Per “breakeven” s’intende la differenza tra rendimento del Treasury a 5 anni con cedola fissa e Treasury a 5 anni con cedola legata all’inflazione. Esso darebbe una stima circa le aspettative d’inflazione del mercato per il prossimo quinquennio. A conti fatti, il mercato sconterebbe un aumento medio dei prezzi al consumo negli USA quasi doppio del target della Federal Reserve al 2%.

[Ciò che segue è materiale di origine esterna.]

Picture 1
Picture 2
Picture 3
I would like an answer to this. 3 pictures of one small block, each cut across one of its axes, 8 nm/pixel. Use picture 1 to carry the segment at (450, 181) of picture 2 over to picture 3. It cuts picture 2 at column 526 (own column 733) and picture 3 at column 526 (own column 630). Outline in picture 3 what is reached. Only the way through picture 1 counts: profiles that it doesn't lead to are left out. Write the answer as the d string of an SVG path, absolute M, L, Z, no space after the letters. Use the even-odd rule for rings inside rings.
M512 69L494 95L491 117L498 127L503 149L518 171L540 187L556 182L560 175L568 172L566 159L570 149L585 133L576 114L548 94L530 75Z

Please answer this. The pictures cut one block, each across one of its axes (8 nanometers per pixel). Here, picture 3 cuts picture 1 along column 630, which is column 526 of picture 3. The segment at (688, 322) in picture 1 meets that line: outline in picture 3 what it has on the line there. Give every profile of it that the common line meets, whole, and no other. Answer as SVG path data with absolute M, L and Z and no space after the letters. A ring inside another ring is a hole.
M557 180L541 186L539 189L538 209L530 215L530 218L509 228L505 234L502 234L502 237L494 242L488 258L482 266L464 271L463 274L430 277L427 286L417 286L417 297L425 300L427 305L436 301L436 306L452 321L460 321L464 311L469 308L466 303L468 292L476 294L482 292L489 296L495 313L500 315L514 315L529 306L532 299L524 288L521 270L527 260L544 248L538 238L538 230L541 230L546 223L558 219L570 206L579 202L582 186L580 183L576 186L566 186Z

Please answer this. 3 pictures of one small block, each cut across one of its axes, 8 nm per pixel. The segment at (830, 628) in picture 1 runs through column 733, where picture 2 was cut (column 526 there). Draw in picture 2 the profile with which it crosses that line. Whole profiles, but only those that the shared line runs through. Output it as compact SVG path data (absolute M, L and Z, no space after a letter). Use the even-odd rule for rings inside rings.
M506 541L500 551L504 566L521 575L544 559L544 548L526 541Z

Aspettative d’inflazione e tassi FED su
Viene naturale capire la ragione per la quale lo stesso mercato stia scontando tassi d’interesse al 2,75% per fine anno. Addirittura, esiste una probabilità media che sfiorino il 3%. A marzo, la FED ha alzato i tassi di 0,25% allo 0,5%. Per maggio, il mercato dà per quasi certo un aumento di ulteriori 50 punti base o 0,5%. Proprio la stretta monetaria vigorosa attesa contribuisce a far lievitare i rendimenti a breve sopra quelli a lungo termine. Ciononostante, le aspettative d’inflazione testimoniano che gli investitori non vedano una grossa efficacia di queste azioni dell’istituto per i prossimi anni.
In altre parole, il combinato tra curva dei rendimenti e aspettative d’inflazione negli USA ci segnalerebbe quanto segue: la FED alzerà i tassi a passo veloce.